**About this task**
Take every line from the listing below that contains "SQUARE".

**Provided entries**
━━━━━━━━

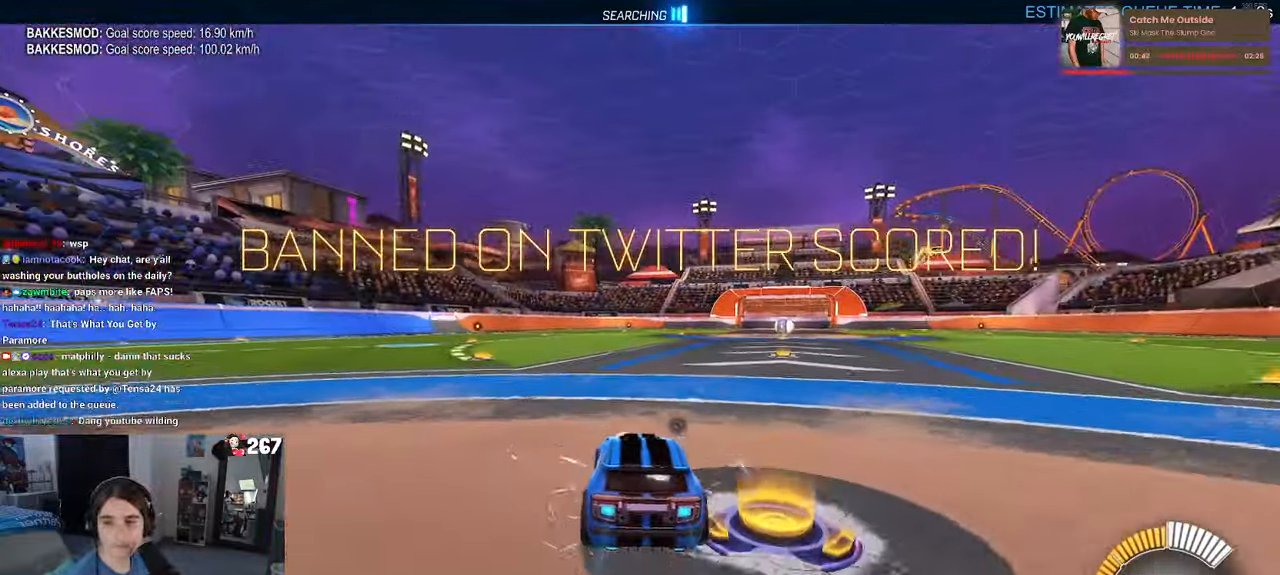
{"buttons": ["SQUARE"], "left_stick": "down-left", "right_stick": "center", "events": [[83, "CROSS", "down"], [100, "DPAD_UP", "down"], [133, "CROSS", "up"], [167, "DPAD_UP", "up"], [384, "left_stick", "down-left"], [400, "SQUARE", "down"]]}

━━━━━━━━

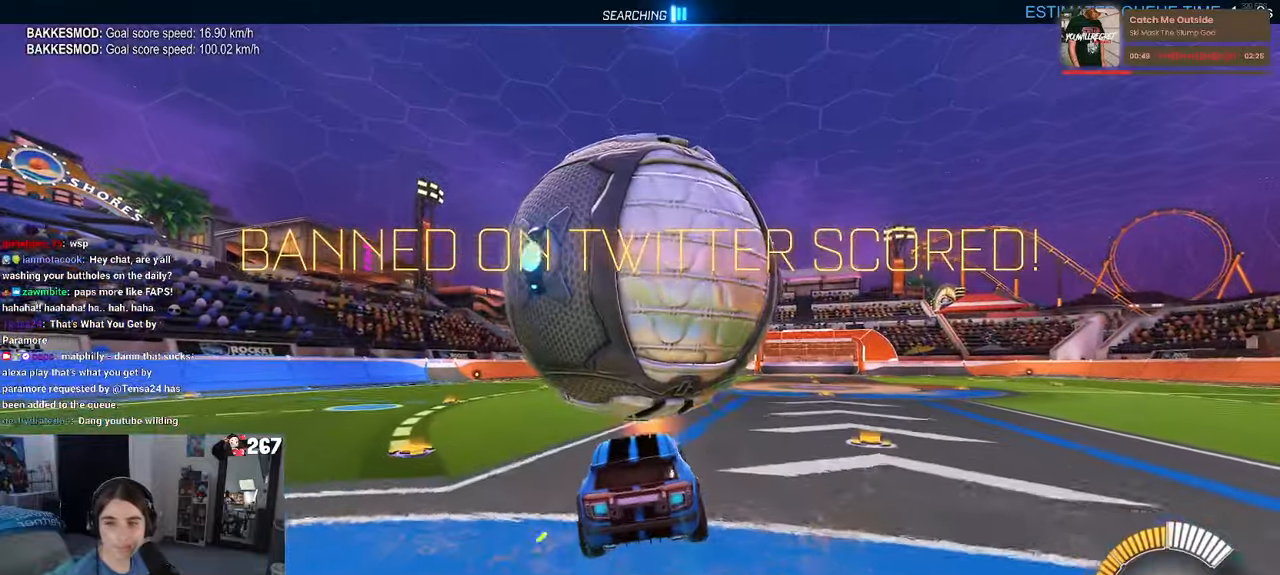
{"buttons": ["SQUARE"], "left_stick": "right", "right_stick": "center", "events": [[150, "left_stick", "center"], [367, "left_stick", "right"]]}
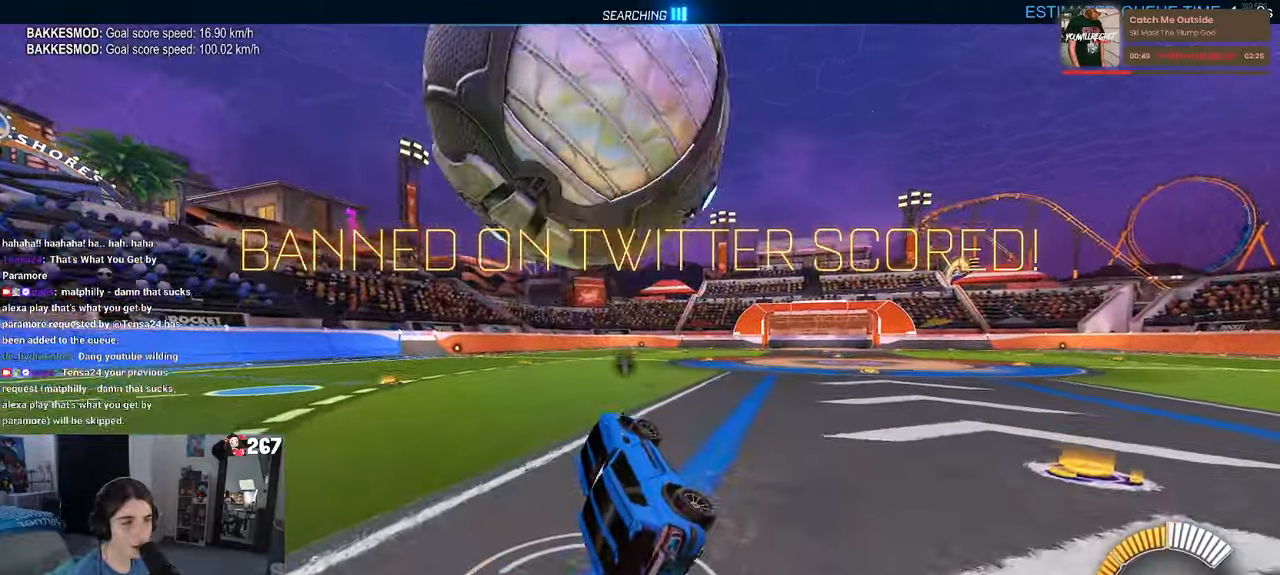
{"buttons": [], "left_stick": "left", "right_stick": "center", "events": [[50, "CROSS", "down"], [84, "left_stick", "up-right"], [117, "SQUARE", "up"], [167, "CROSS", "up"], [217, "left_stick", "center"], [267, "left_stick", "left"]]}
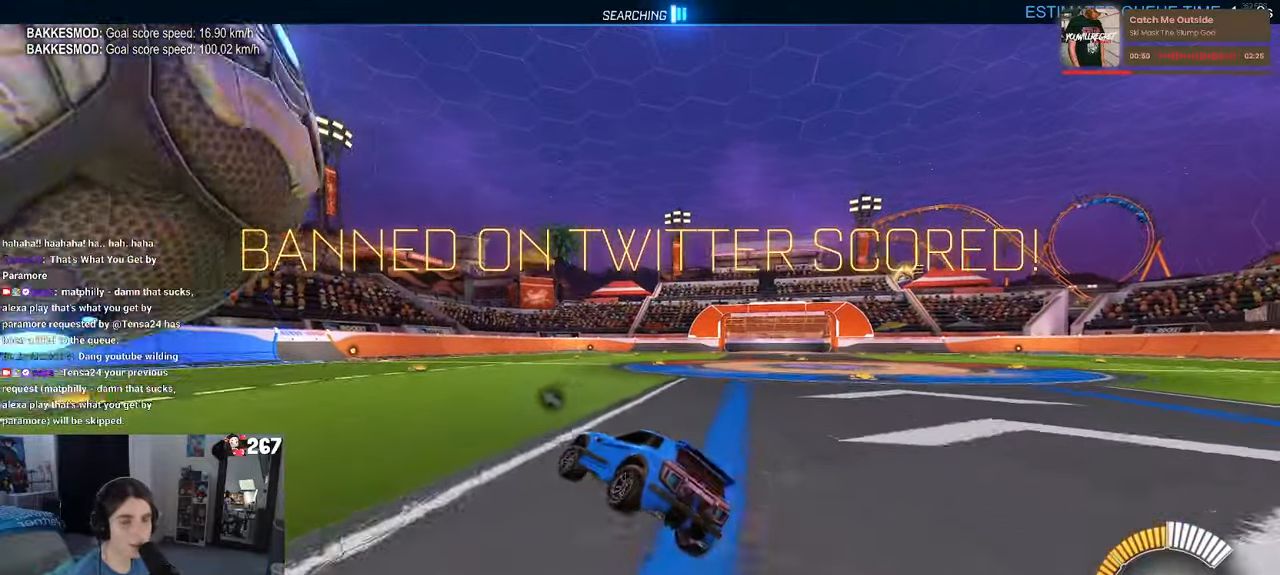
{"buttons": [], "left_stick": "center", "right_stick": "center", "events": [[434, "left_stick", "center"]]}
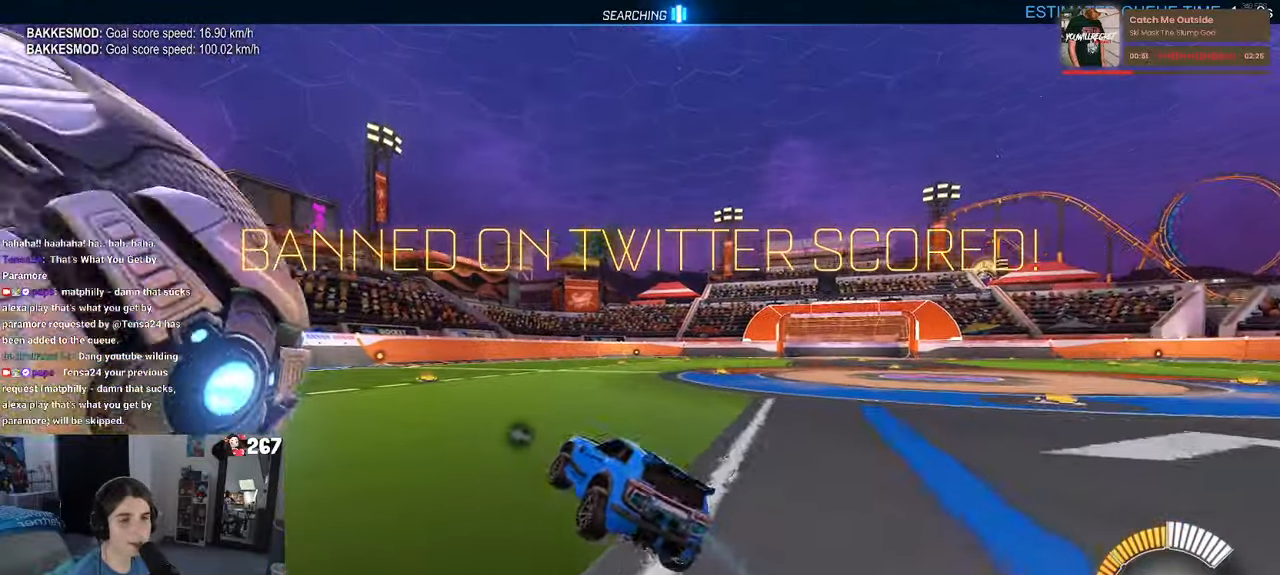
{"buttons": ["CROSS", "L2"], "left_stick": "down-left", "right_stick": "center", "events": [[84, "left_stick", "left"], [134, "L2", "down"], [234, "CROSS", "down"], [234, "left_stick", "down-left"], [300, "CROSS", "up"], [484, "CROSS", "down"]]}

━━━━━━━━

**The answer**
{"buttons": ["SQUARE"], "left_stick": "down-left", "right_stick": "center", "events": [[83, "CROSS", "down"], [100, "DPAD_UP", "down"], [133, "CROSS", "up"], [167, "DPAD_UP", "up"], [384, "left_stick", "down-left"], [400, "SQUARE", "down"]]}
{"buttons": ["SQUARE"], "left_stick": "right", "right_stick": "center", "events": [[150, "left_stick", "center"], [367, "left_stick", "right"]]}
{"buttons": [], "left_stick": "left", "right_stick": "center", "events": [[50, "CROSS", "down"], [84, "left_stick", "up-right"], [117, "SQUARE", "up"], [167, "CROSS", "up"], [217, "left_stick", "center"], [267, "left_stick", "left"]]}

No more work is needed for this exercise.